On this help page at the very least the help text should be big enough
to read - e.g. 1.0em. But then that begs the question - if the text was
big enough in the first place, the visitor wouldn't need the page in the
first place, would he?




I put the too small to read? page in there because the deputy chairman of
the station who is overseeing the project couldn't read the site.   In my
browser, it all looks fine.  In his it doesn't.  It's a conundrum.  If he
set up his browser properly, the site would look ok. 

You don't think the 'help' page is much use obviously. Well my problem is, I
can't see the issue I'm trying to solve.  I don't know how to set up my
browser wrongly so I get the same view that our deputy chairman does.   You
do apparently.  Since the help page looks wrong to you, and I can't see the
problem that I'm trying to solve, perhaps rather than merely criticising you
could help me out here by suggesting what would be a better setting.  I
figured that for anyone who saw the text on the site as being too small, the
only way I could give them a page that they could definitely see would be
one with text fixed at the normal pixel size used in the old-fashioned sites
- namely with body text fixed at 11-15 pixels (I chose 13px).

ENTRIES SUPPLIED:
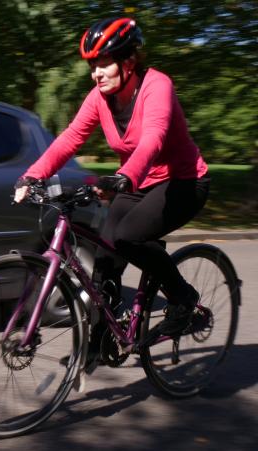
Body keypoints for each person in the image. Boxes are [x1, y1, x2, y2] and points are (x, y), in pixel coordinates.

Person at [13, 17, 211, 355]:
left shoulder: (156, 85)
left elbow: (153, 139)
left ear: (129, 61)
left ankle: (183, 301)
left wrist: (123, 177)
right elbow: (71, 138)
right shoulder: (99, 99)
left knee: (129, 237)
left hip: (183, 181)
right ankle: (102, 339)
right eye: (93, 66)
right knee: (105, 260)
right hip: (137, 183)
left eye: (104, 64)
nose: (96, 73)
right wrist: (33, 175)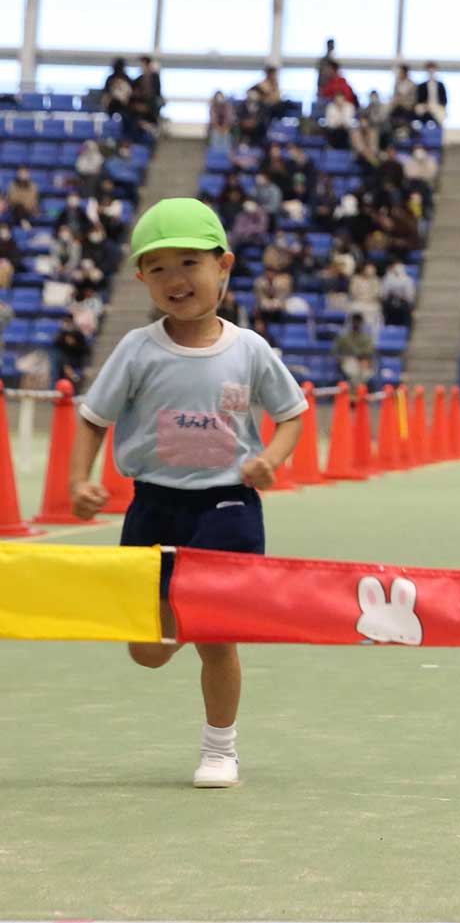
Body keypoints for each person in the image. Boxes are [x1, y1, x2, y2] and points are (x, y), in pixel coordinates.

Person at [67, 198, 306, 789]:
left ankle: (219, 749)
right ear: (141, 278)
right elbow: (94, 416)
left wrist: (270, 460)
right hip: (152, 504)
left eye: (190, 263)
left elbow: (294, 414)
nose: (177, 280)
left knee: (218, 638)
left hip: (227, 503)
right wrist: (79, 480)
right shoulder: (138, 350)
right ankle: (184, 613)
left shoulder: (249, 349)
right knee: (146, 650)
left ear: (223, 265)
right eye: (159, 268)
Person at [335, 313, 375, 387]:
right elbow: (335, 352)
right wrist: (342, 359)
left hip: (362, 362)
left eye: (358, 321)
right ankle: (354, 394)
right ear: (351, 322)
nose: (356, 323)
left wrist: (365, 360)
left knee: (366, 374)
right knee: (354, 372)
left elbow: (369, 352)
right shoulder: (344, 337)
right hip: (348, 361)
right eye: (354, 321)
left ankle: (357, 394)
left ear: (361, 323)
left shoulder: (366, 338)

TASK INSTRUCTIONS:
1 – Reproduce the passage of the help-page post between "On this help" and "would look ok.", inclusive.
2 – In the help-page post, what pixel size was chosen for the body text on the help page?

OUTPUTS IN ORDER:
1 –
On this help page at the very least the help text should be big enough
to read - e.g. 1.0em. But then that begs the question - if the text was
big enough in the first place, the visitor wouldn't need the page in the
first place, would he?




I put the too small to read? page in there because the deputy chairman of
the station who is overseeing the project couldn't read the site.   In my
browser, it all looks fine.  In his it doesn't.  It's a conundrum.  If he
set up his browser properly, the site would look ok.

2 – 13px